Data provided: Begin

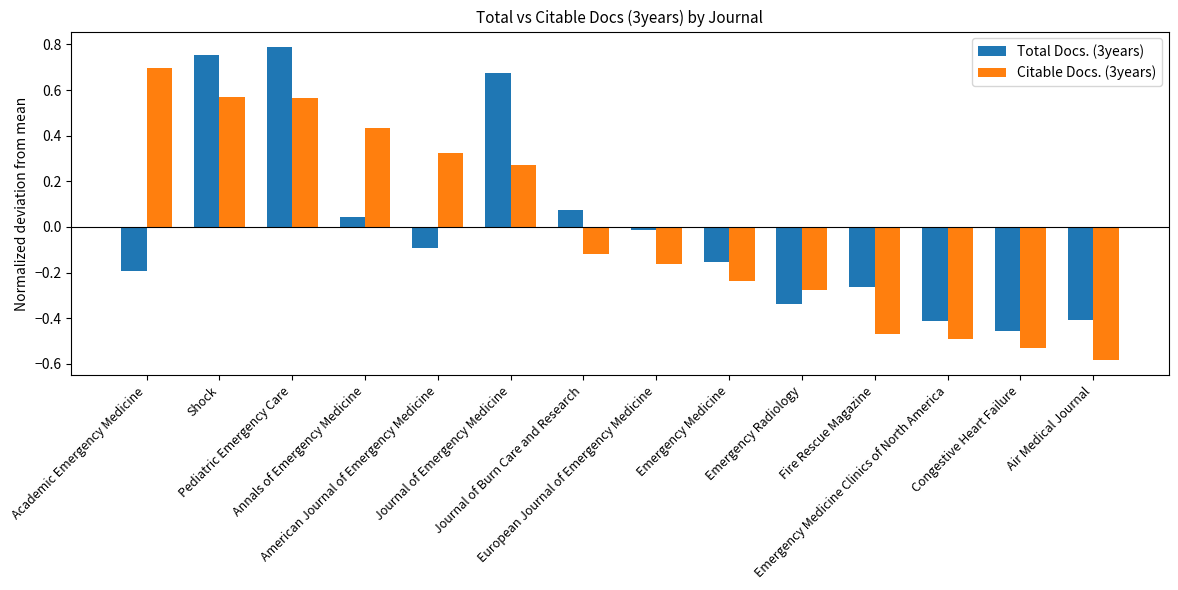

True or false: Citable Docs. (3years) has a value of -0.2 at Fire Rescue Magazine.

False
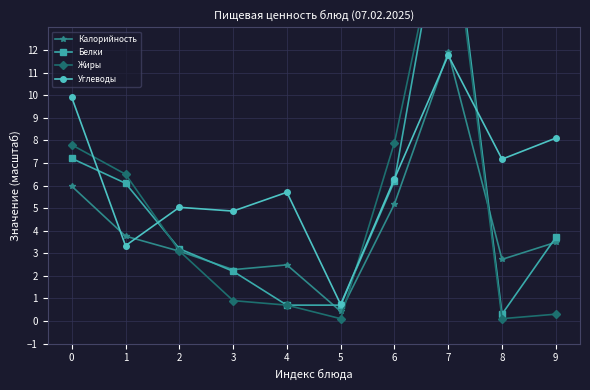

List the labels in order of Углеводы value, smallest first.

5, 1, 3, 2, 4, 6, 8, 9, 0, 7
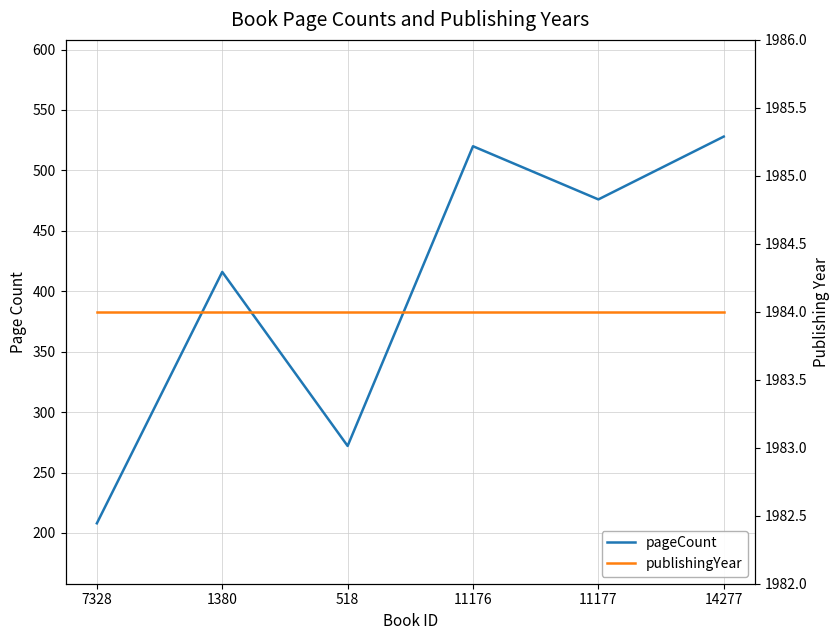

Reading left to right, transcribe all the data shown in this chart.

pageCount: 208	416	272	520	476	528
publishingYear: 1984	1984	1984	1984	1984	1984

Data provided: End
Data provided: Begin

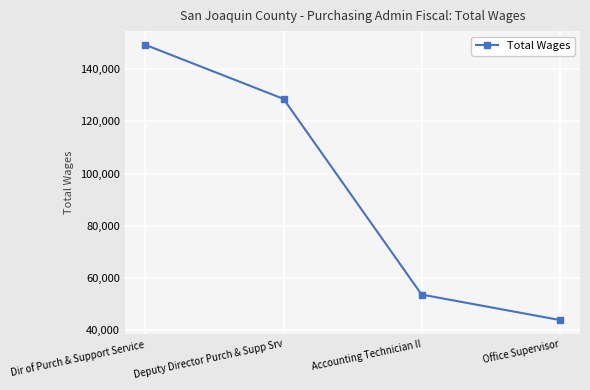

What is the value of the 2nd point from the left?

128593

Data provided: End
Data provided: Begin

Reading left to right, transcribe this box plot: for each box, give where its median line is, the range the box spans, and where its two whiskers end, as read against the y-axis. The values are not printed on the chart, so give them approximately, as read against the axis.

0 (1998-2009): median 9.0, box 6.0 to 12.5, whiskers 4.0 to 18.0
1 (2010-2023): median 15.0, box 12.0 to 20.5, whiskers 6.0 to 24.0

Data provided: End

Work to be completed: Can you copy the data verbatim from the line with "True or false: Citable" up to and including the line with "Reading left to right, transcribe all", leaving out the pictures?

Answer below:
True or false: Citable Docs. (3years) has a value of -0.2 at Fire Rescue Magazine.

False

List the labels in order of Углеводы value, smallest first.

5, 1, 3, 2, 4, 6, 8, 9, 0, 7

Reading left to right, transcribe all the data shown in this chart.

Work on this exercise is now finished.